Un processo breve ma faticoso, in cui l’ultima parola spetterà alla corte di Cassazione. Sulla vicenda processuale dell’editore Mario Ciancio Sanfilippo parla per la prima volta Dario Montana. Parole e considerazioni, quelle del fratello dell’ispettore Beppe, ucciso da Cosa nostra, che arrivano dopo il proscioglimento in fase preliminare dell’imprenditore. Accusato dalla procura di Catania di concorso esterno in associazione mafiosa. «In questa città c’è stata una sensazione di felicità nel non dover celebrare questo processo», spiega Montana. Il riferimento, neppure troppo velato, è ad alcuni pezzi della società civile etnea. Uomini e donne «non ufficialmente dalla parte dell’editore etneo».
Il cuore del ragionamento di Montana, parte offesa nel processo insieme al fratello Gerlando, e assistito dall’avvocato Goffredo D’Antona, è quella che chiama la «strumentalizzazione politica sulla vicenda Ciancio». Destinatario del messaggio è il senatore etneo del Movimento 5 stelle Mario Giarrusso. Nei scorsi giorni il componente della commissione antimafia ha scelto di chiedere la convocazione a Roma la giudice Gaetana Bernabò Di Stefano e il capo dei giudici etnei Nunzio Sarpietro.

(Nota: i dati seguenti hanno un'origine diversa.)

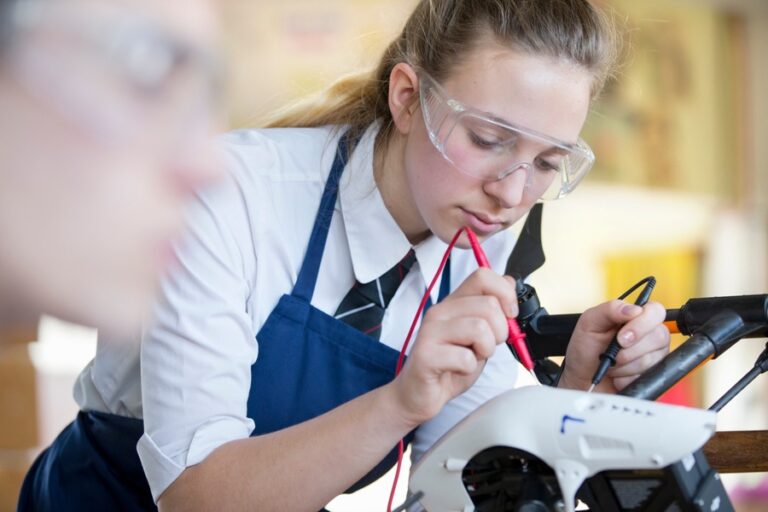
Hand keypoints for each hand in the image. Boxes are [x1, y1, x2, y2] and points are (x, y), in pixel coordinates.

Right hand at [390, 268, 517, 426]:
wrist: (418, 394)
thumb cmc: (449, 366)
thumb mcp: (479, 336)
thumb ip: (492, 311)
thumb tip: (510, 283)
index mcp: (454, 303)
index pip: (483, 276)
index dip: (505, 294)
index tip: (509, 315)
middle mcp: (440, 311)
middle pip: (488, 305)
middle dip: (500, 332)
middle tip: (485, 347)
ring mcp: (430, 331)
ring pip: (479, 328)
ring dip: (485, 350)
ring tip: (472, 357)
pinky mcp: (426, 354)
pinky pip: (465, 357)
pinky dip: (469, 368)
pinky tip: (457, 369)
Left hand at [559, 299, 669, 392]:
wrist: (582, 377)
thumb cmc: (587, 347)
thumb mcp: (590, 322)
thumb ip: (610, 310)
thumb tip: (633, 309)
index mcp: (637, 317)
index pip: (656, 311)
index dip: (642, 325)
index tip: (621, 338)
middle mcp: (650, 334)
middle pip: (658, 336)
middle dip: (629, 350)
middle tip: (613, 355)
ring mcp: (655, 355)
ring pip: (651, 359)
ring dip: (624, 366)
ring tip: (611, 365)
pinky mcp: (653, 375)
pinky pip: (647, 377)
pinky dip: (626, 378)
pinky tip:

L’obiettivo ufficiale, che avrebbe avuto il parere informale favorevole della presidente Rosy Bindi, è quello di avere chiarimenti sul proscioglimento e sulla controversa scelta di bollare il reato di concorso esterno come inesistente e non definibile. «Sono inorridito per la scelta di Giarrusso – spiega Montana -, la politica non può entrare nelle vicende del singolo magistrato o del singolo giudice». Per Montana la convocazione a palazzo San Macuto minerebbe «la separazione dei poteri tra politica e magistratura». Nonostante «noi siamo convinti che quella sentenza sia sbagliata, ecco perché abbiamo impugnato in Cassazione».